Make no bones about it, though, the Premier League has had, currently has and always will have a plethora of raw talent. From the likes of Thierry Henry, David Beckham and Cristiano Ronaldo in the past, to today’s Mesut Ozil, Sergio Aguero and David De Gea, one can only assume similar trends will be in store for the future.

Furthermore, look at the tendency for top quality imported players to fail.
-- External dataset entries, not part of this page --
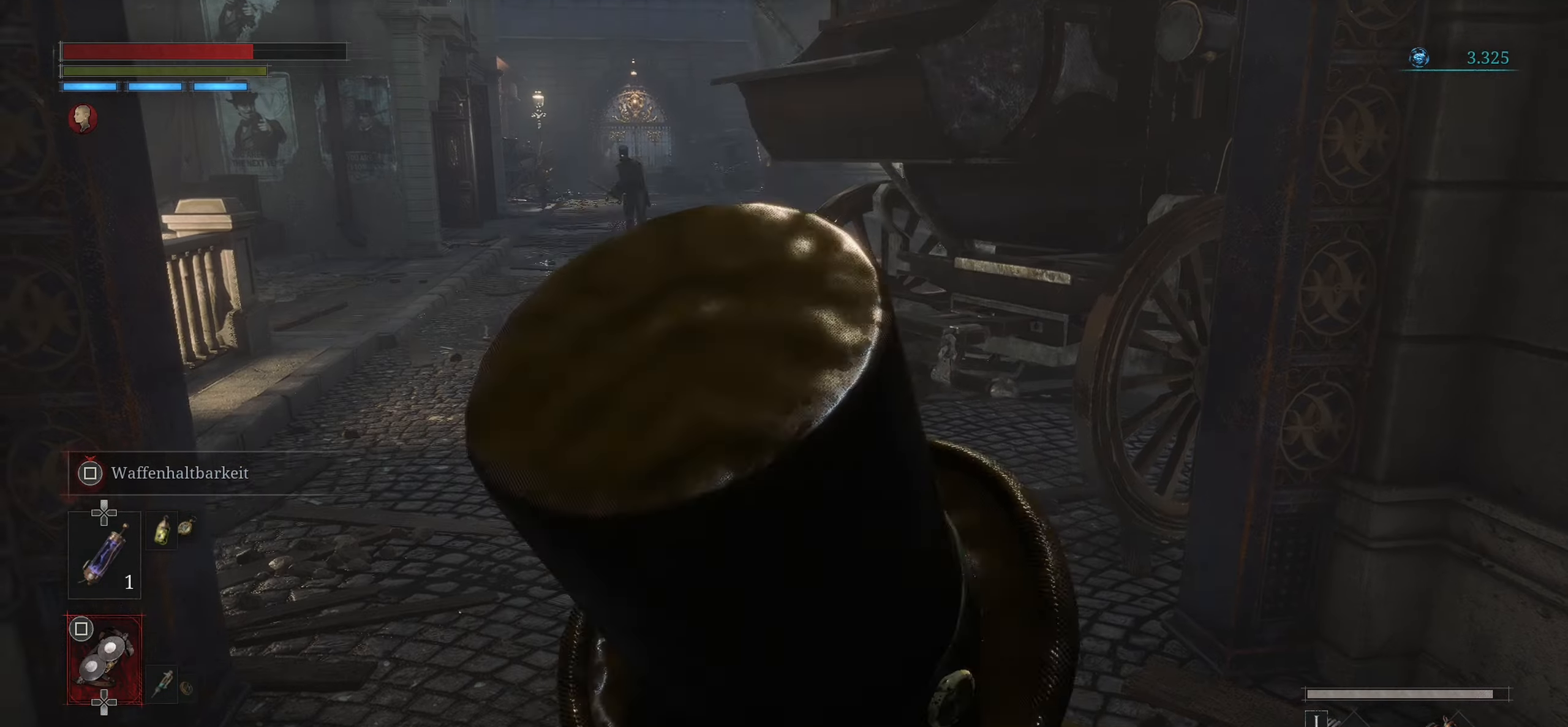
{"buttons": [], "left_stick": "up-left", "right_stick": "left", "events": [[134, "left_stick", "up-left"], [351, "right_stick", "left"]]}
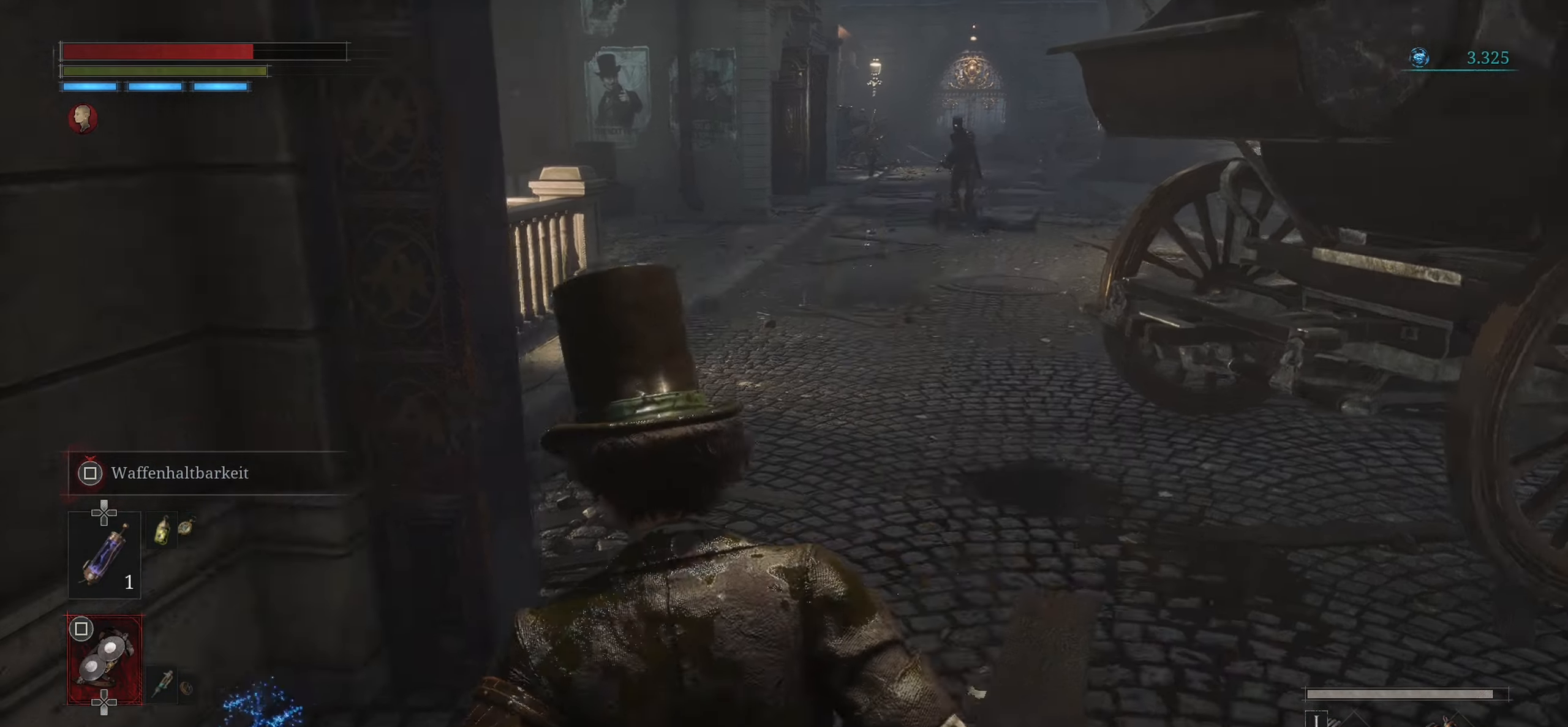
{"buttons": ["CROSS"], "left_stick": "up-left", "right_stick": "center", "events": [[66, "right_stick", "center"], [417, "CROSS", "down"]]}
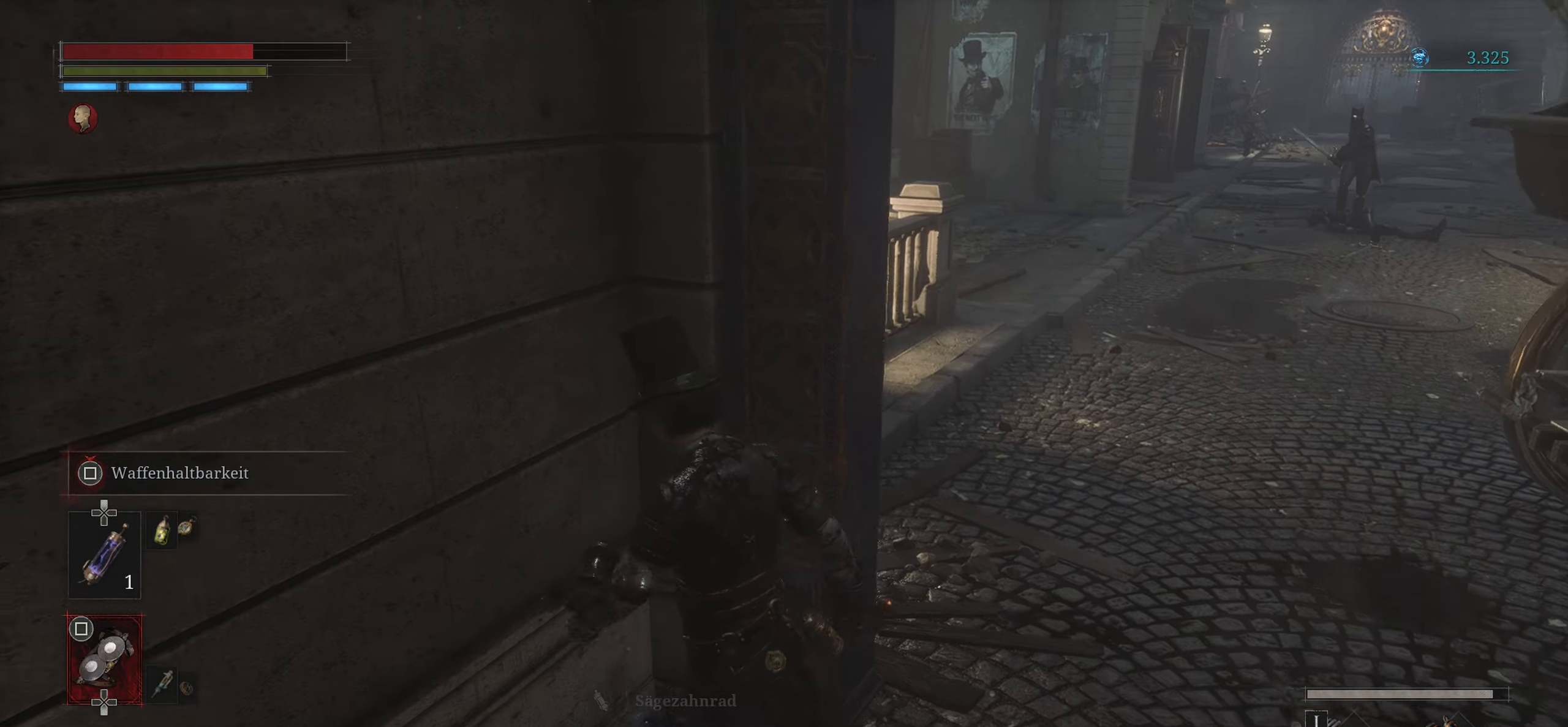
{"buttons": [], "left_stick": "right", "right_stick": "center", "events": [[34, "CROSS", "up"], [67, "left_stick", "center"], [134, "CROSS", "down"], [234, "CROSS", "up"], [451, "left_stick", "right"]]}
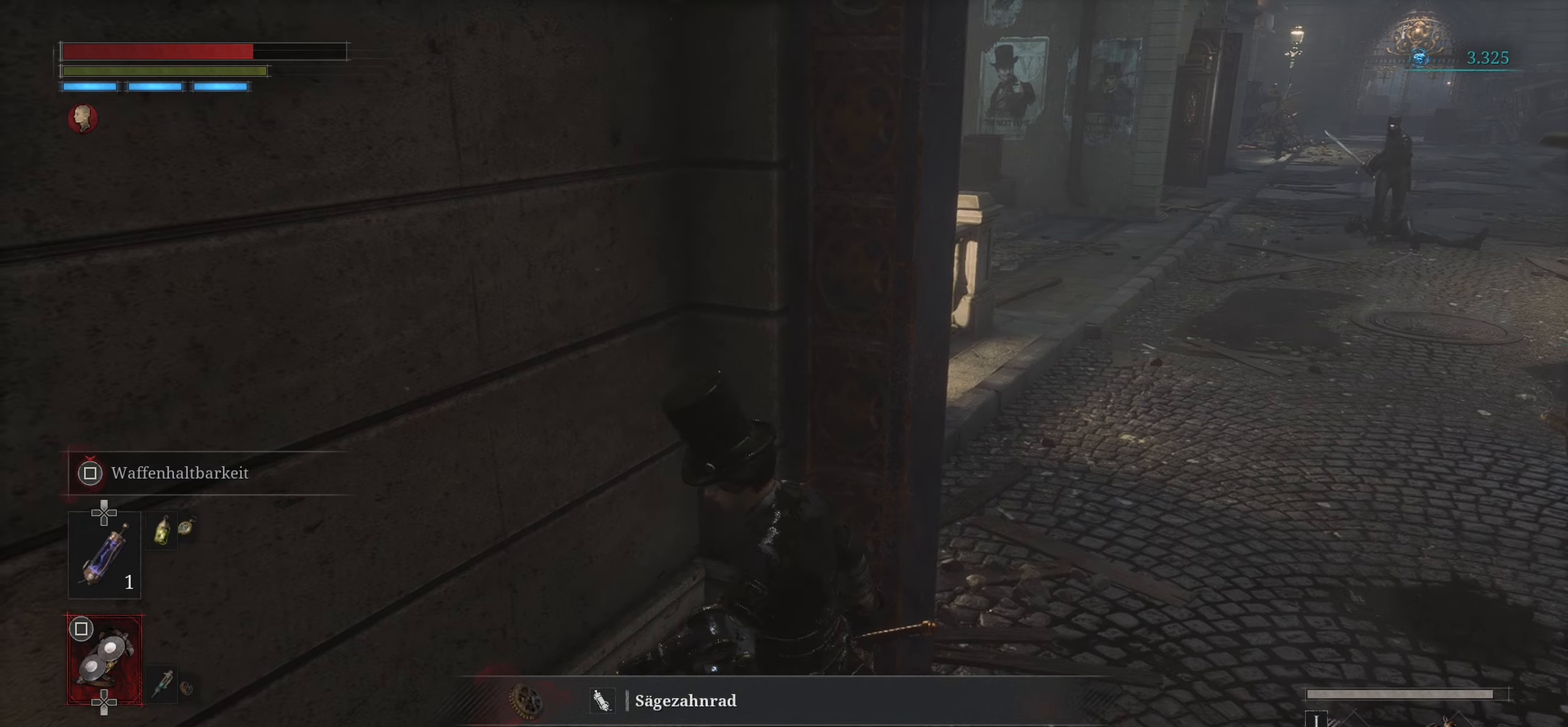
{"buttons": [], "left_stick": "up", "right_stick": "up-right", "events": [[17, "CROSS", "down"], [117, "CROSS", "up"], [300, "left_stick", "up-right"], [350, "right_stick", "up-right"], [467, "left_stick", "up"]]}
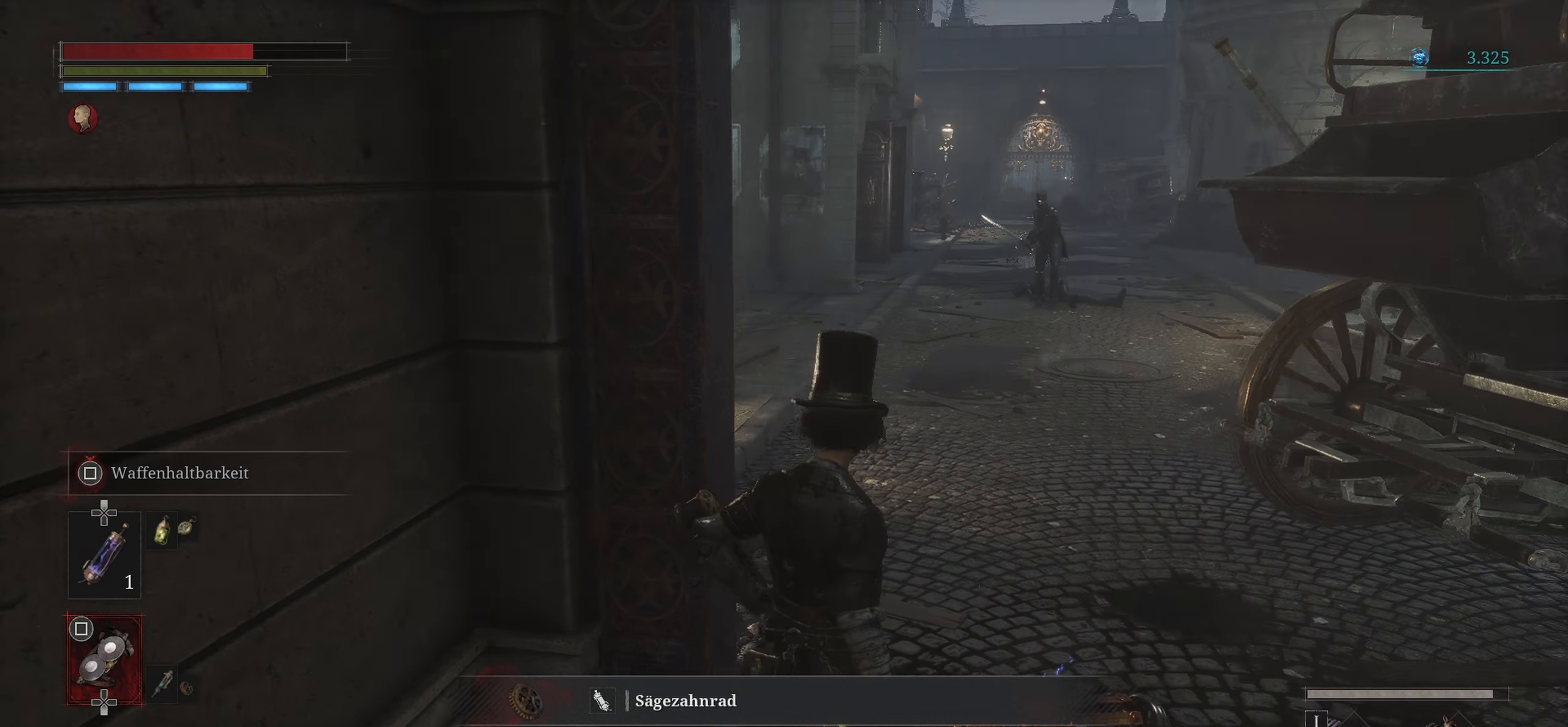
{"buttons": ["CIRCLE"], "left_stick": "up", "right_stick": "center", "events": [[17, "right_stick", "center"], [134, "R3", "down"], [267, "R3", "up"], [484, "CIRCLE", "down"]]}
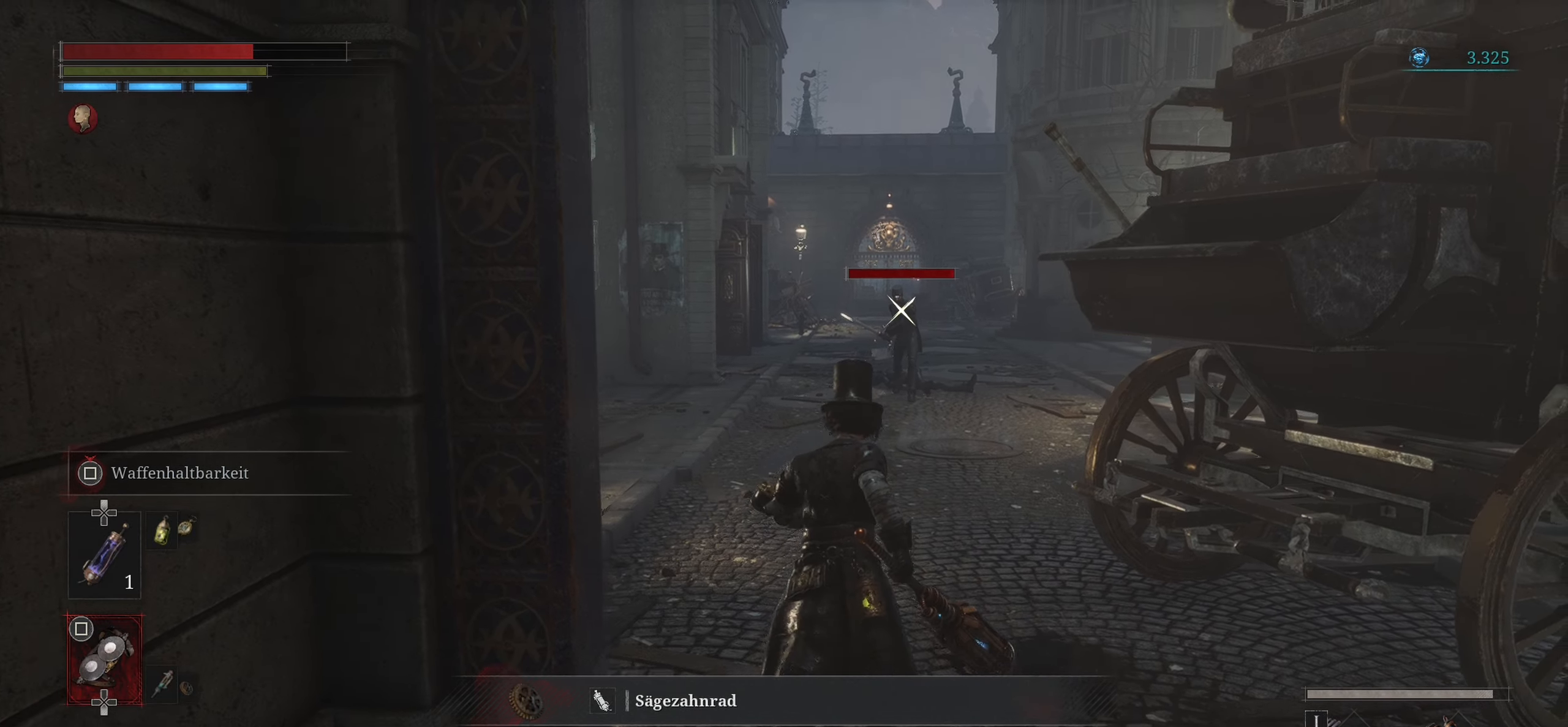
{"buttons": ["CIRCLE"], "left_stick": "up", "right_stick": "center", "events": []}
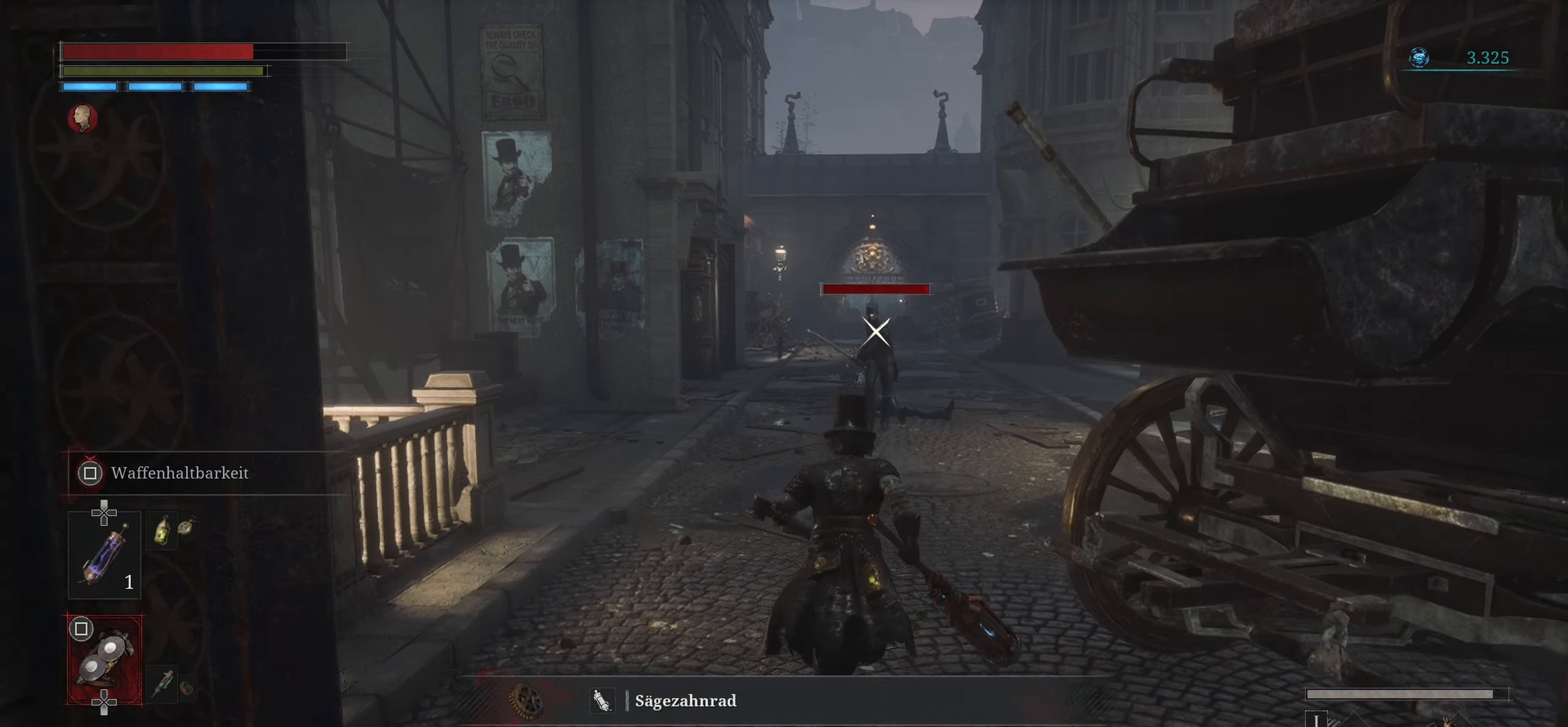
{"buttons": ["CIRCLE"], "left_stick": "up", "right_stick": "center", "events": []}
Some flourish and develop their careers beyond expectations, of course, but the Premier League is renowned for testing the world's best to the point of decline and failure.

Andriy Shevchenko, Radamel Falcao and Angel Di Maria all hit stumbling blocks during their time in England - and they're certainly not alone on quite an extensive list.

Undeniably, Barcelona are better than Chelsea, PSG are better than Arsenal and Bayern Munich are better than Manchester City, but they're all standout teams in lesser leagues.

Perhaps this explains our poor form in the Champions League of late, yet Chelsea fans will be quick to point out that when they won Europe's elite competition back in 2012, they finished sixth domestically - a testament to the strength of the Premier League.

Upsets occur in other European leagues too, but in the Premier League, it's fast becoming a case that favourites are frequently dropping points against lesser opposition.

Bournemouth’s January capture of Roma winger Juan Iturbe reiterates the ability of lesser quality English clubs to lure signings of the highest calibre. Yohan Cabaye to Crystal Palace, Salomon Rondon to West Bromwich Albion, Yann M’Vila to Sunderland, Xherdan Shaqiri to Stoke - these are all established internationals who have chosen to wear the colours of mid-table sides, for whatever reason.

If that's not a valid excuse to spend your Saturday's watching Palace vs Stoke, then what is?